カナダは、小麦や菜種、牛肉、豚肉などの輸出国で、オーストラリアやニュージーランドなどとともに農産物輸出国でつくるケアンズグループの一員です。しかし、乳製品や鶏肉、鶏卵、七面鳥、種卵については、1960年代以降、「供給管理制度(Supply Management)」と呼ばれる独自の制度に基づき、農家を保護してきました。これは、日本のコメの生産調整(減反)に似た制度で、公的機関が需給を管理するものです。輸入は原則として認めてきませんでした。

関税撤廃を原則に掲げるTPP交渉では、日本のコメなどとともに、カナダの乳製品の扱いも焦点となりました。最終的には、日本のコメなどと同様、カナダは市場開放を阻止すること成功する一方、関税割当て(TRQ)により、TPP加盟国からの輸入を受け入れるため、乳製品の国内需要の3.3%に相当する輸入枠を設けることになりました。

乳製品の大輸出国であるニュージーランドとしては、この枠を使ってカナダへの輸出を増やせると期待しましたが、実際の輸入は3.3%の枠をかなり下回ったということです。ニュージーランド政府は2022年5月、「輸入枠がきちんと満たされていないのはTPP協定違反だ」として、TPPの紛争処理手続きを要請しました。過去2年間で、ニュージーランドに6800万ドルの損失が生じたと訴えました。この貿易紛争には、日本やオーストラリアも関心を示し、第三者として参加しました。
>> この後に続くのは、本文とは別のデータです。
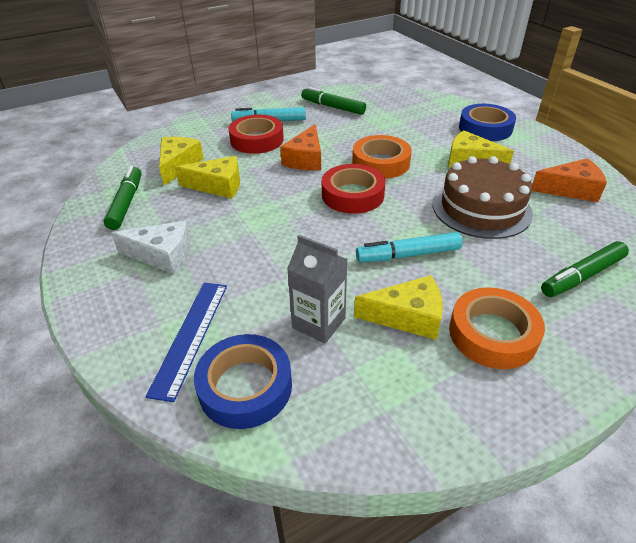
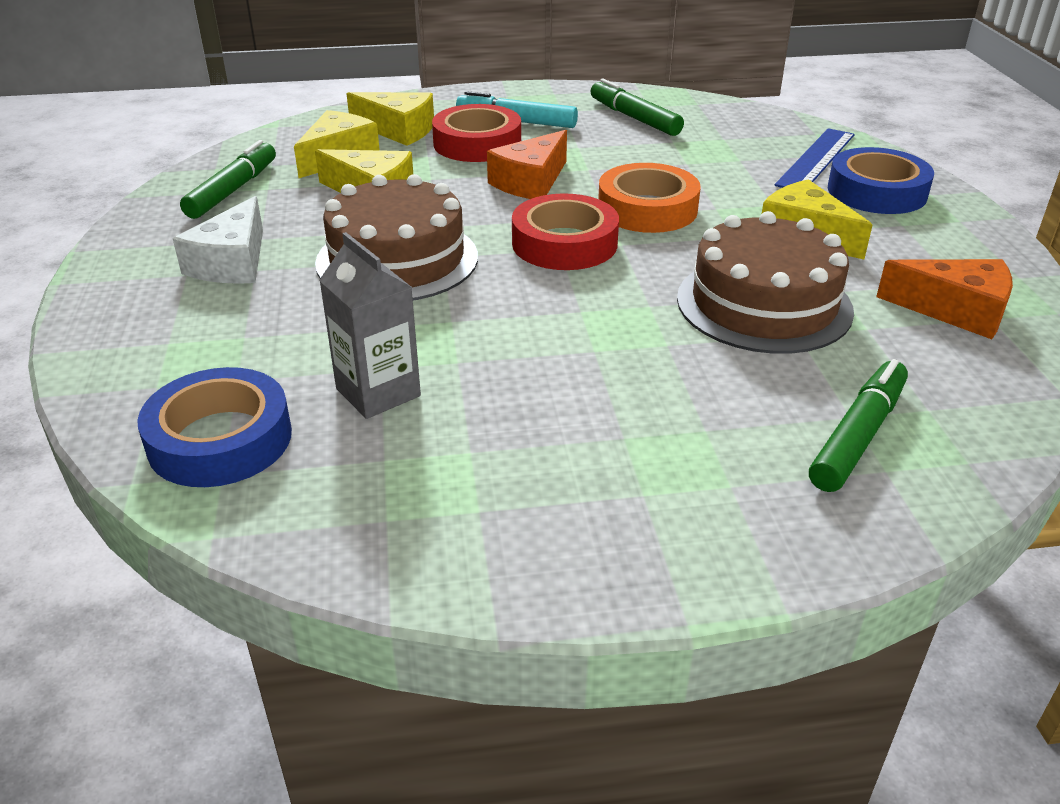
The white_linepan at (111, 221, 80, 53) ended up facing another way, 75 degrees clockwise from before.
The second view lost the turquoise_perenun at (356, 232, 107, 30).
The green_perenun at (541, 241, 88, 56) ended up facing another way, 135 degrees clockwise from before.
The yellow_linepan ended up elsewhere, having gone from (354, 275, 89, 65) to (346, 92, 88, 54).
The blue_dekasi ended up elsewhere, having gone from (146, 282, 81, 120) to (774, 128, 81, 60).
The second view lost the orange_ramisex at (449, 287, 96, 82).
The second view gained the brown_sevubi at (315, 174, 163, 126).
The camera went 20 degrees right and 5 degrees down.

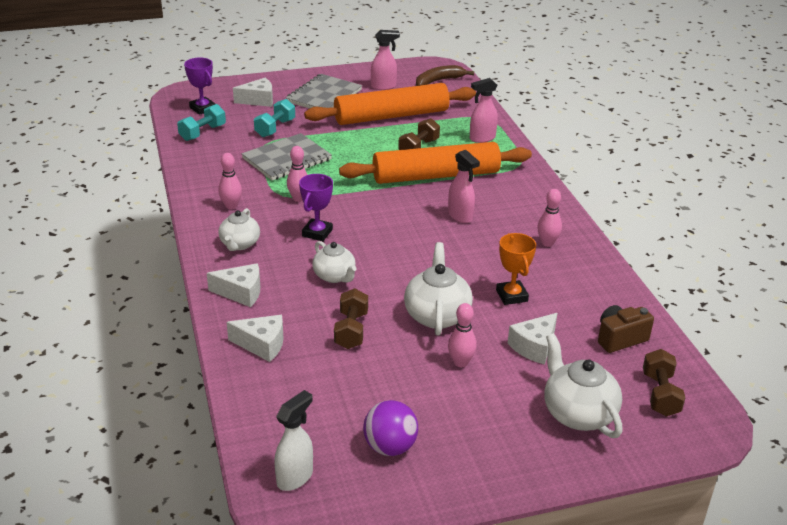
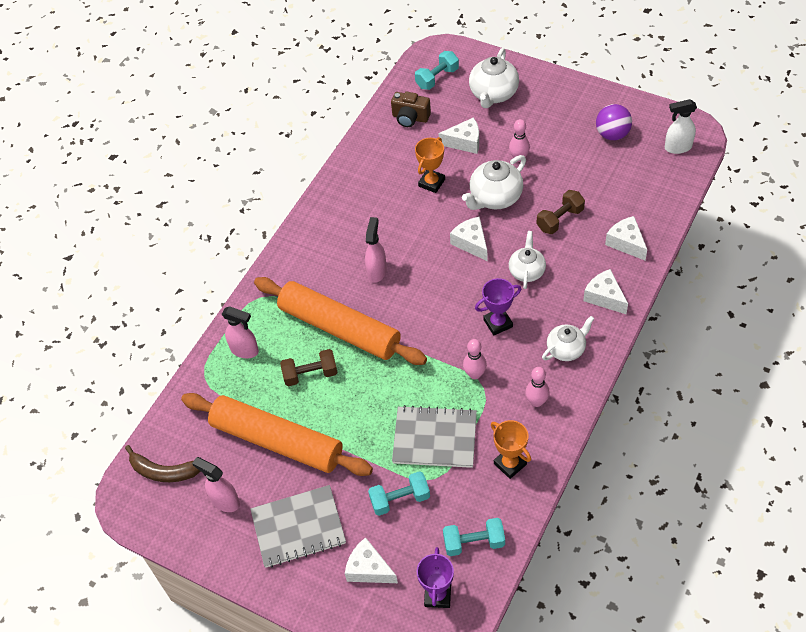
The second view lost the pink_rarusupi at (537, 189, 25, 58).
What was the brown_dapulo at (643, 349, 42, 68) turned into the turquoise_dapulo at (415, 51, 44, 39).
The second view gained the white_linepan at (450, 217, 37, 44).
The second view gained the orange_mibekeruk at (491, 420, 40, 59).
The camera went 130 degrees left and 20 degrees up.

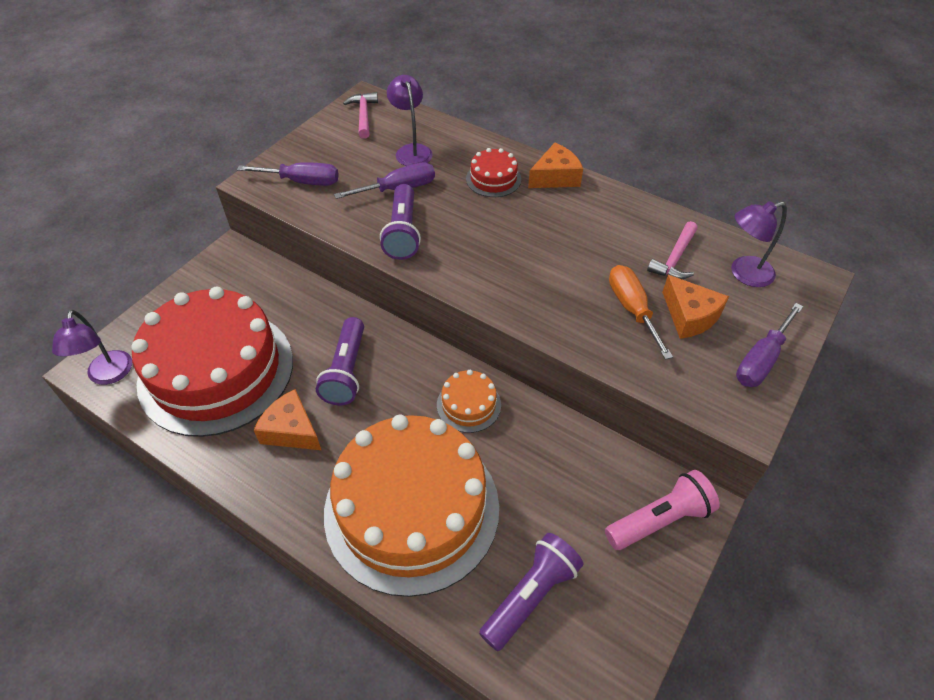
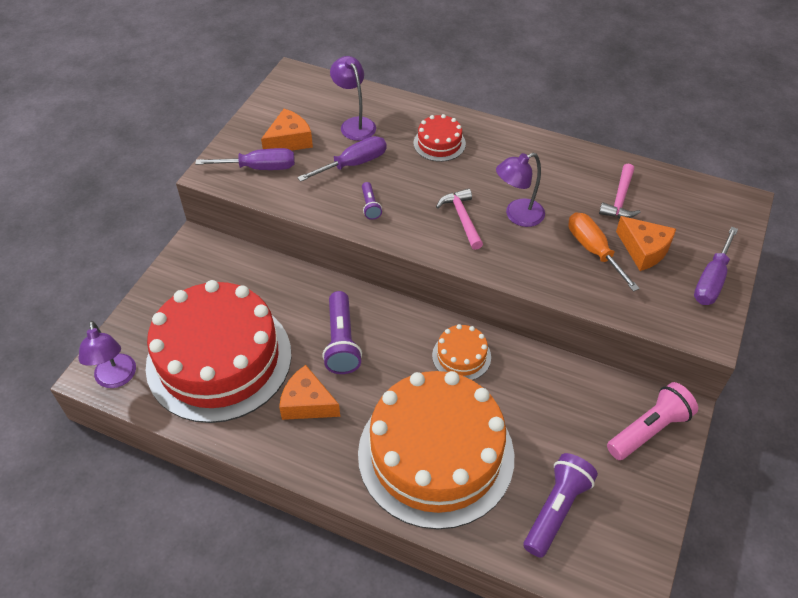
The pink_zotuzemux ended up elsewhere, having gone from (343, 92, 35, 47) to (436, 188, 47, 62).
The orange_linepan ended up elsewhere, having gone from (528, 143, 55, 45) to (261, 109, 52, 42).
The size of the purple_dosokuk at (380, 184, 41, 76) changed by a factor of 0.52.
The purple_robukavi ended up elsewhere, having gone from (731, 201, 56, 86) to (496, 153, 49, 74).
The camera went 10 degrees left and 0 degrees up.

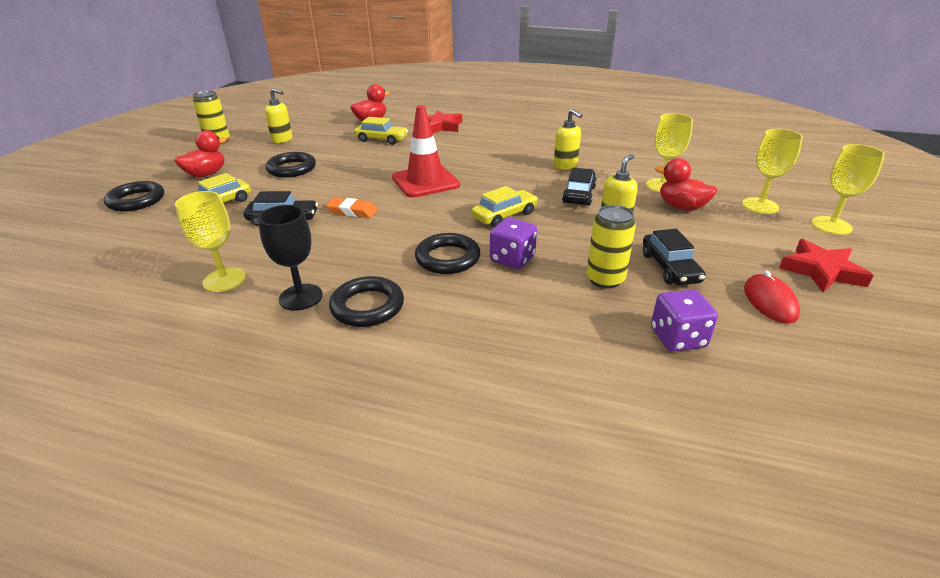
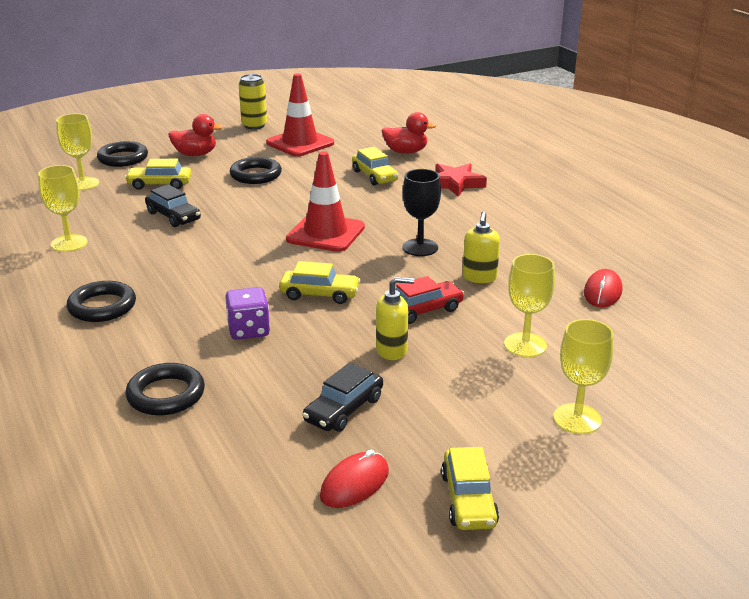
Where the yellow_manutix stood at (265, 88, 28, 55), the red_loligitin came to stand at (266, 73, 68, 84).
The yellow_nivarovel ended up elsewhere, having gone from (811, 144, 74, 91) to (56, 114, 43, 77).
The second view lost the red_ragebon at (655, 158, 62, 53).
What was the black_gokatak at (562, 168, 35, 38) turned into the red_gokatak at (395, 276, 70, 48).
The second view lost the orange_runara at (326, 198, 52, 20).
The black_nivarovel ended up elsewhere, having gone from (258, 205, 65, 106) to (402, 169, 39, 87).
The second view lost the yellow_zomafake at (586, 205, 50, 83).
The black_vinipaven ended up elsewhere, having gone from (415, 233, 65, 41) to (125, 363, 80, 53).
Where the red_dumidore stood at (779, 239, 95, 53), the yellow_gokatak came to stand at (441, 447, 58, 83).
The second view lost the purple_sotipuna at (651, 289, 67, 63).
The second view gained the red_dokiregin at (584, 269, 38, 38).
The camera went 45 degrees right and 5 degrees down.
3人で構成するTPPのパネルは2023年9月5日、ニュージーランドの主張の主要部分を認め、乳製品に関するカナダのTRQの扱いの大半について、「TPP協定に反している」と認定しました。ニュージーランドやカナダのメディアによると、カナダは輸入枠について、工業用チーズやヨーグルト、バターなど16品目に細分化したほか、80~85%を国内の加工業者に割り当てていました。輸入枠は設けるものの、分かりにくい複雑な仕組みとすることで、輸入を事実上制限していたということです。

ニュージーランドのダミエン・オコナー貿易・輸出振興相(兼農業相)は9月6日、「ニュージーランドを支持する決定が下された。ニュージーランドにとって大きな勝利だ」と勝利宣言を行いました。「カナダはTPP協定を守らず、われわれの乳製品業界が輸出を拡大するアクセスを事実上妨げていた」と指摘しています。

オコナー氏は「TPPでわれわれはカナダ市場の3.3%、年数万トンの乳製品のアクセスを確保した」はずなのに、カナダは国内の乳製品加工業者に優先的なアクセスを与えていたことが明らかにされたと説明しました。その上で、「ニュージーランドの乳製品輸出業者が、CPTPPを通じて苦労して勝ち取った市場アクセスを適切に利用できるようになることを期待し、カナダの消費者の選択肢が増えることを願っている」と訴えました。

これに対し、カナダのメアリー・エング輸出促進相は「パネルの決定は、カナダにとって明確な勝利であり、とても満足している」との声明を発表しました。主要部分はニュージーランドの主張が認められたものの、輸入枠の割り当てについてカナダ側に一定の裁量が認められたことを「勝利」とアピールしています。ニュージーランドなどを念頭に、「カナダの供給管理制度を弱めようとする国々と割当てについて交渉するつもりはない」と強調しています。事実上敗訴したものの、決定を無視するようにも受け取れるため、これで一件落着とはいかないかもしれません。